**WHAT YOU HAVE TO DO:**
Please rewrite the listing below, starting from its first line and going on through the line with "6: (133, 537)". Change "top-left" to "upper-left" and keep everything else as it is.

**DATA TO PROCESS:**
## start

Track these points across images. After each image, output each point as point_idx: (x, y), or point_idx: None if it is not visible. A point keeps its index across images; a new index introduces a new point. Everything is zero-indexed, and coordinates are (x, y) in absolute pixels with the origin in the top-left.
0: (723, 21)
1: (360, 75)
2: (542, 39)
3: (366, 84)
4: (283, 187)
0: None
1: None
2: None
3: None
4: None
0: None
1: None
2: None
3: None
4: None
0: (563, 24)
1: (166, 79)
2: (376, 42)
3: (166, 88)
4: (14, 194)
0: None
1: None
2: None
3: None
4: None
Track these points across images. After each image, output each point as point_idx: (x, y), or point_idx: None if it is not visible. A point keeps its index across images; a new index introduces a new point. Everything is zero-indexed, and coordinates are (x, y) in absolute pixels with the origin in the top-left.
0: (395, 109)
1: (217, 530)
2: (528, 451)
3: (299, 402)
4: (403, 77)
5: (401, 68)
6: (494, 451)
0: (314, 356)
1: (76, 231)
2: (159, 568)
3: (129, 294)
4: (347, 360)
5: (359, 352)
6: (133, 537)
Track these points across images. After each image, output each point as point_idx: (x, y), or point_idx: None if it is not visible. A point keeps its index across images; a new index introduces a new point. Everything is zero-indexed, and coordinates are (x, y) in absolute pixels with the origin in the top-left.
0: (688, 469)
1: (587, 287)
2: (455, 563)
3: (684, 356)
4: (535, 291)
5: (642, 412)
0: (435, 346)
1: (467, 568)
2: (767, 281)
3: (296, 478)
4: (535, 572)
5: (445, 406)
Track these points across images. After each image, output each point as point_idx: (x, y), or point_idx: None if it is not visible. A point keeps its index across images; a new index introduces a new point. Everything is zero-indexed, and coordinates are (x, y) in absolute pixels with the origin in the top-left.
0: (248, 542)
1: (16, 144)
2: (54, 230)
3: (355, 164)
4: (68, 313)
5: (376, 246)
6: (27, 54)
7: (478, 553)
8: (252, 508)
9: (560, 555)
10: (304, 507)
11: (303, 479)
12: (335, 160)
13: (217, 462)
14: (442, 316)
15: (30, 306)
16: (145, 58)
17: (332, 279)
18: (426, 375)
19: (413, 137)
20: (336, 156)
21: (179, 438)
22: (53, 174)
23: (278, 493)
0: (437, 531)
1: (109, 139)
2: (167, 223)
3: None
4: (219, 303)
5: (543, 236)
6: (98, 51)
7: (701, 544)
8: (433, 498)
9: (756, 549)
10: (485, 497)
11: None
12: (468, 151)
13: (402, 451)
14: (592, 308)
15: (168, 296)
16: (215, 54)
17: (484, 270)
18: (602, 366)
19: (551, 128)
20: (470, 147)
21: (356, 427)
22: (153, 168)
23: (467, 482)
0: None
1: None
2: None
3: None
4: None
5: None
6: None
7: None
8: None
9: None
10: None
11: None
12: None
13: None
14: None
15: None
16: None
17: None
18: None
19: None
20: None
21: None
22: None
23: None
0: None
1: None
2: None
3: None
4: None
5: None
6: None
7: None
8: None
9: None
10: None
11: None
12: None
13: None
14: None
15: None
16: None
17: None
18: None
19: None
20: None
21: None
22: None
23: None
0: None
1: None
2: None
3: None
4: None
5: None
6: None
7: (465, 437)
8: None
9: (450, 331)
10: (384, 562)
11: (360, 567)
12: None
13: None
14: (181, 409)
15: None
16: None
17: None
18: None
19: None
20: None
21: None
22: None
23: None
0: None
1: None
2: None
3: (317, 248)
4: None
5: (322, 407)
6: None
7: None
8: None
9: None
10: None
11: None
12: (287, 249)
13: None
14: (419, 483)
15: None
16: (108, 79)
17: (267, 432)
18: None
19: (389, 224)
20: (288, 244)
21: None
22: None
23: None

## end

**WRITTEN REPLY:**
Track these points across images. After each image, output each point as point_idx: (x, y), or point_idx: None if it is not visible. A point keeps its index across images; a new index introduces a new point. Everything is zero-indexed, and coordinates are (x, y) in absolute pixels with the origin in the upper-left.
0: (723, 21)
1: (360, 75)
2: (542, 39)
3: (366, 84)
4: (283, 187)
0: None
1: None
2: None
3: None
4: None
0: None
1: None
2: None
3: None
4: None
0: (563, 24)
1: (166, 79)
2: (376, 42)
3: (166, 88)
4: (14, 194)
0: None
1: None
2: None
3: None
4: None
Track these points across images. After each image, output each point as point_idx: (x, y), or point_idx: None if it is not visible. A point keeps its index across images; a new index introduces a new point. Everything is zero-indexed, and coordinates are (x, y) in absolute pixels with the origin in the upper-left.
0: (395, 109)
1: (217, 530)
2: (528, 451)
3: (299, 402)
4: (403, 77)
5: (401, 68)
6: (494, 451)
0: (314, 356)
1: (76, 231)
2: (159, 568)
3: (129, 294)
4: (347, 360)
5: (359, 352)
6: (133, 537)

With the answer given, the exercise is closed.